The Committee of Administrators, which is currently looking after the running of the All India Football Federation (AIFF) has submitted the final draft of AIFF’s constitution to the Supreme Court for its approval on Friday, 15 July.
The committee was forced to take over the proceedings and dissolve the current office bearers of the organisation after they failed to hold independent elections for a very long time.
AIFF acting general secretary Sunando Dhar said, “After a lengthy set of discussions with various stakeholders, the draft Constitution of the AIFF has finally been submitted to the honourable court.
“I would like to congratulate everyone involved in the process, on this swift move forward, and hope that with the new constitution in place, we can move ahead with developing Indian football.”
The CoA, appointed by the Apex Court on May 18 this year, comprises Justice (retired) Anil R Dave, former Chief Election Commissioner of India Dr SY Quraishi and former India captain Bhaskar Ganguly.
“After a lot of deliberation, we have finally narrowed down on a draft constitution that would put the AIFF in line with the National Sports Code, as well as help it function efficiently as a member association of the FIFA and the AFC,” said Quraishi.
“We are confident that with these set of changes, the federation will now be in a good position to guide Indian football further ahead.”
Justice Dave stated, “We have taken into consideration all the stakeholders involved in Indian football and their respective valued point of views over the newly-framed constitution.
“We also received some suggestions from football lovers across the country and studied them minutely and seriously.

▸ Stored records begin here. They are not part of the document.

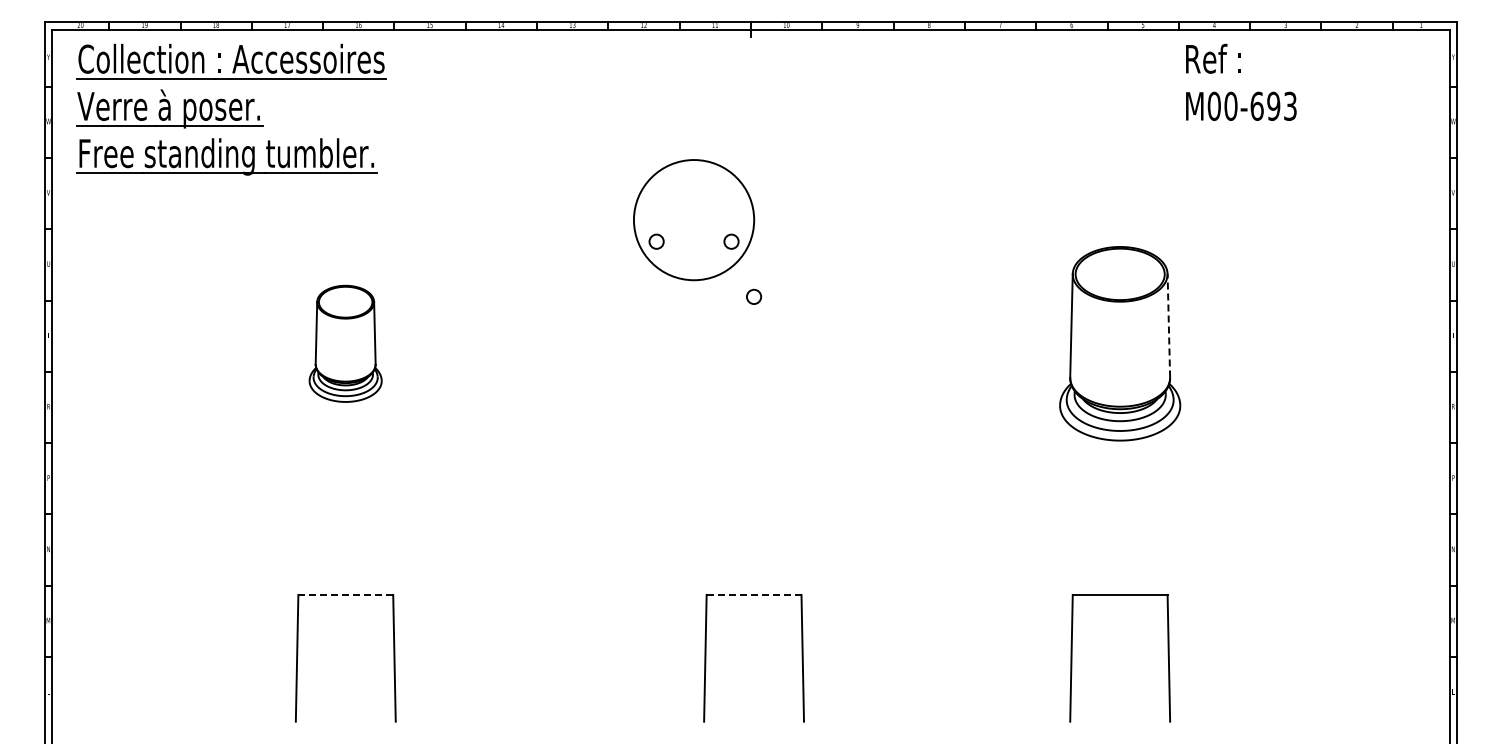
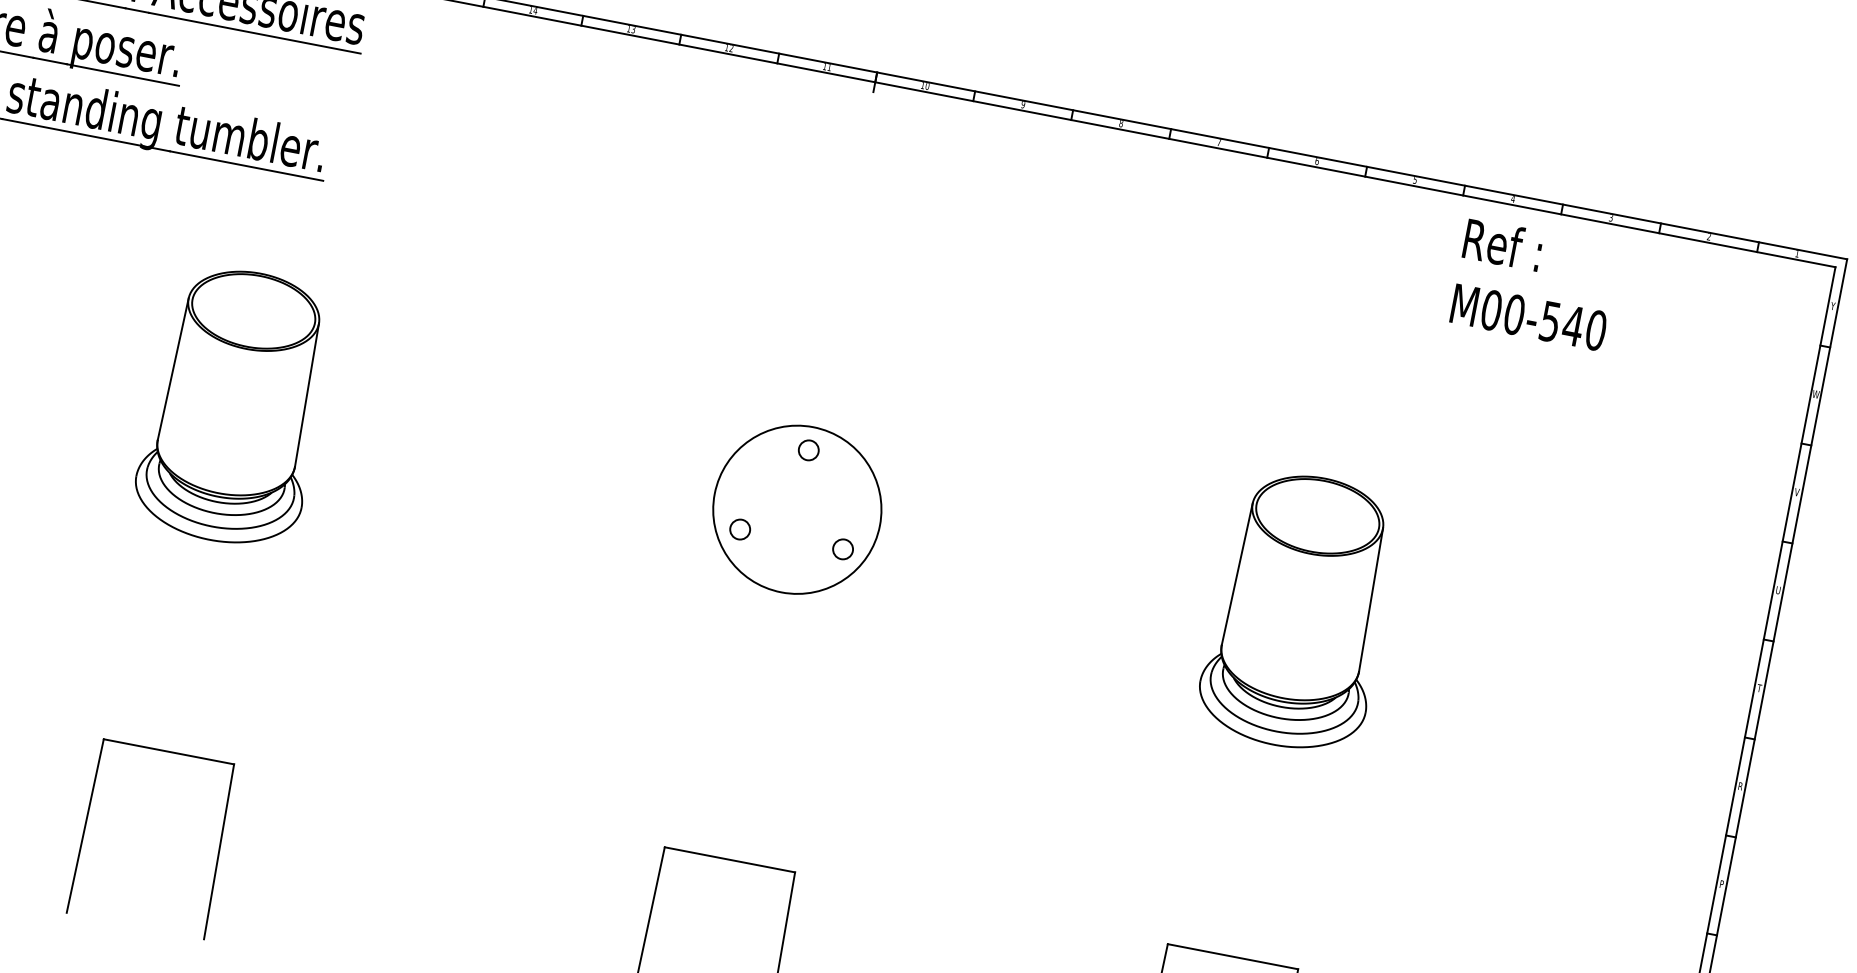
text: (1273, 105) -> (1573, 324), ^JM00-693 -> ^JM00-540
part: (694, 220) -> (797, 510), moved
line: (1168, 325) -> (1370, 599), dashed -> solid
part: (345, 343) -> (235, 406), size x1.67
line: (345, 594) -> (168, 751), dashed -> solid
line: (753, 594) -> (729, 859), dashed -> solid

I wish all parties involved the very best as we all try to take the beautiful game forward in India.”
Former India goalkeeper and captain Ganguly commended everyone on formulating the draft constitution on such short notice.

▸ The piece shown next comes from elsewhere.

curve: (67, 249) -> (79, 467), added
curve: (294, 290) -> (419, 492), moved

“The amount of work that has gone into the draft constitution is indeed commendable and I sincerely thank everyone involved on it’s completion. We hope that with these new changes, football in our country will keep growing further than ever before.”

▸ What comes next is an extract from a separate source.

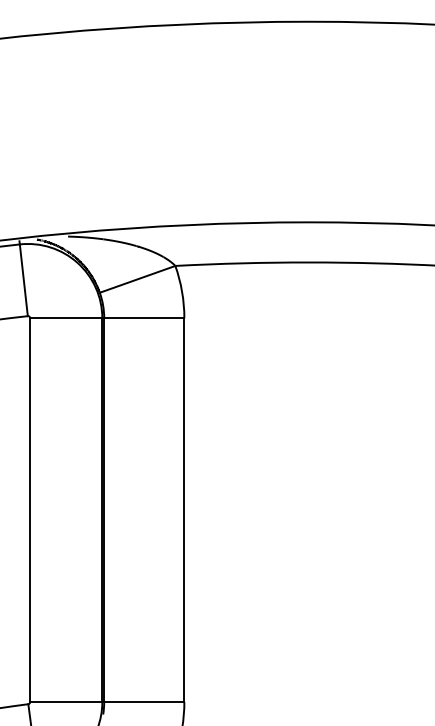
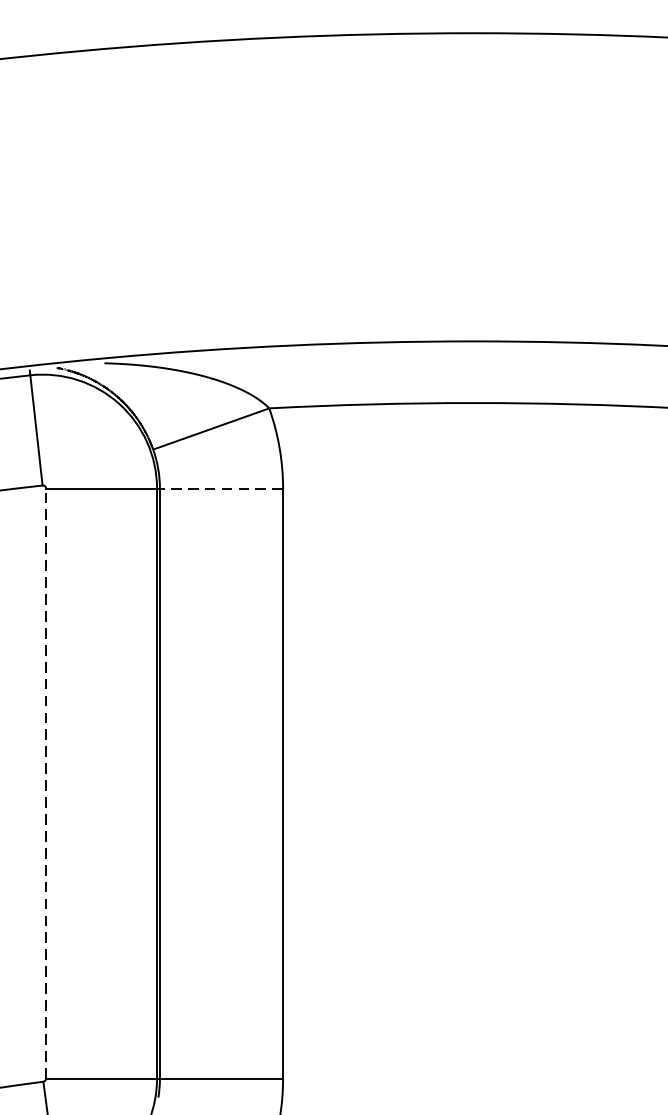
line: (143, 318) -> (220, 489), solid -> dashed
line: (30, 510) -> (46, 784), solid -> dashed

The final draft constitution was also handed to the state associations, which were represented in the discussions by a seven-member committee.
On June 23, the visiting FIFA-AFC team had set deadlines to clean up the Indian football mess, and directed the Indian football administration by September 15, the failure of which will lead to sanctions against the country.
A FIFA ban would mean the Women’s U-17 World Cup, to be held in three venues from October 11 to 30, could potentially be taken away.